Monique Guyot est née en 1906, elle a 38 ans quand elle écrit son journal, elle tient avec sa mère une pension d’enfants à Villard-de-Lans (plein air et activités) depuis 1934. Elle est célibataire, née à Voreppe d’une famille ayant des terres en Tunisie où vit encore sa sœur ainée Paulette dont le fils [...], filleul de Monique Guyot sera arrêté par la Gestapo en janvier 1944 (début du journal). Les frères de l’auteure sont tous deux engagés dans la guerre contre l’Allemagne : Robert l’aîné au côté du général Leclerc et Humbert le cadet comme agent de liaison entre les maquis proches de Grenoble. C’est d’ailleurs principalement pour ce frère que Monique Guyot écrit son journal pour lui « ouvrir les yeux » sur les véritables buts de la Résistance, elle pense que certains résistants veulent profiter de la situation en 1944 pour créer une guerre civile qui aboutirait à une Révolution sociale contre les valeurs défendues par le Maréchal et permettant selon elle aux idées judéo-bolcheviques de triompher, aux puissances étrangères de nous dominer. [...]

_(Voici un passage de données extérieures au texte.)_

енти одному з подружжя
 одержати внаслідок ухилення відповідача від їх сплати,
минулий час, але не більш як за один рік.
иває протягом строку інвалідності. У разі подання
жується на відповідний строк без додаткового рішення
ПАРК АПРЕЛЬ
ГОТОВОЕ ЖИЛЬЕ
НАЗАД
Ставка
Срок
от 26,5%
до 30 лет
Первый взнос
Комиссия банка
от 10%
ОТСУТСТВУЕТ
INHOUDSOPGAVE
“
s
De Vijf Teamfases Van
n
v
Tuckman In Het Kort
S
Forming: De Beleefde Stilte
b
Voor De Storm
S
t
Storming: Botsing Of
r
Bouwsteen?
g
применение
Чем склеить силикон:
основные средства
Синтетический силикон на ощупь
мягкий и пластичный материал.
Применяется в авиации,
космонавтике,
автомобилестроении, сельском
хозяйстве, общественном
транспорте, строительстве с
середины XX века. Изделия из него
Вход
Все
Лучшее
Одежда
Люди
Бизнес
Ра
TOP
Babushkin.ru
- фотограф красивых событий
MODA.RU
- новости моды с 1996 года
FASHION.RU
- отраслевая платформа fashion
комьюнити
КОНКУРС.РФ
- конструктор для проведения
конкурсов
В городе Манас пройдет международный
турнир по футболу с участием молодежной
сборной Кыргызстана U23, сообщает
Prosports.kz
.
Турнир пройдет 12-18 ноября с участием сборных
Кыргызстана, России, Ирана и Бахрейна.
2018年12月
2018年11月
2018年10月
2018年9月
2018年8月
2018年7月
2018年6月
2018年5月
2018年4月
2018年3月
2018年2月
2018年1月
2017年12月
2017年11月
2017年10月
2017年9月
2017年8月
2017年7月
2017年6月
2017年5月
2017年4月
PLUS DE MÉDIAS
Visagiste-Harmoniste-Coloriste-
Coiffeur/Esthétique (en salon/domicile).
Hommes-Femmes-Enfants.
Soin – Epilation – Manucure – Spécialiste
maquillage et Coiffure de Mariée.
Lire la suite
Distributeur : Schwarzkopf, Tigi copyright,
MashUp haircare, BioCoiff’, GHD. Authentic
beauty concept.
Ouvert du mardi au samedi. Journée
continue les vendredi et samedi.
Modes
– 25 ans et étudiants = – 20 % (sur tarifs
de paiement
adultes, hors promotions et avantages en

Ce journal nous permet aussi de mieux comprendre l’influence considérable de la propagande de la radio et de la presse de cette époque. Véritable guerre par médias interposés, les idées de Monique Guyot sont bien imprégnées par ce qu’elle lit et écoute. Son journal révèle ses certitudes, ses doutes mais aussi les interprétations qu’elle a des faits, ainsi le pétainisme dont elle se revendique comprend des traits personnels (elle admire Henriot et ne supporte pas la Collaboration, elle déteste la Résistance et souhaite que les Allemands s’en aillent), et des traits communs (elle admire Pétain comme le seul chef légitime défenseur des vraies valeurs face à la menace des Francs-maçons, communistes et juifs). A travers l’étude de ses écrits on perçoit la pénétration des idées et leur évolution dans le temps grâce à l’étude des corrections postérieures que l’auteure a pu faire dans les années 1980 (ce qu’elle a rajouté et ce qu’elle a barré) Ces idées n’ont que peu varié à la fin de la guerre comme le prouve le courrier placé à la fin de l’ouvrage où elle rappelle sa fidélité au Maréchal et son dégoût pour les orientations du RPF qu’elle quittera rapidement. Finalement elle consacrera le reste de sa vie à s’occuper de son fils et de ses petits-enfants à St Ismier abandonnant les cahiers de son journal dans une armoire à linge puis à un historien qui les enfermera pour 30 ans dans une boîte avant qu’ils ne réapparaissent à nouveau comme si une page de l’histoire ne s’était pas encore totalement tournée. Une mémoire interdite, une mémoire vive qui aujourd’hui fait partie de l’Histoire.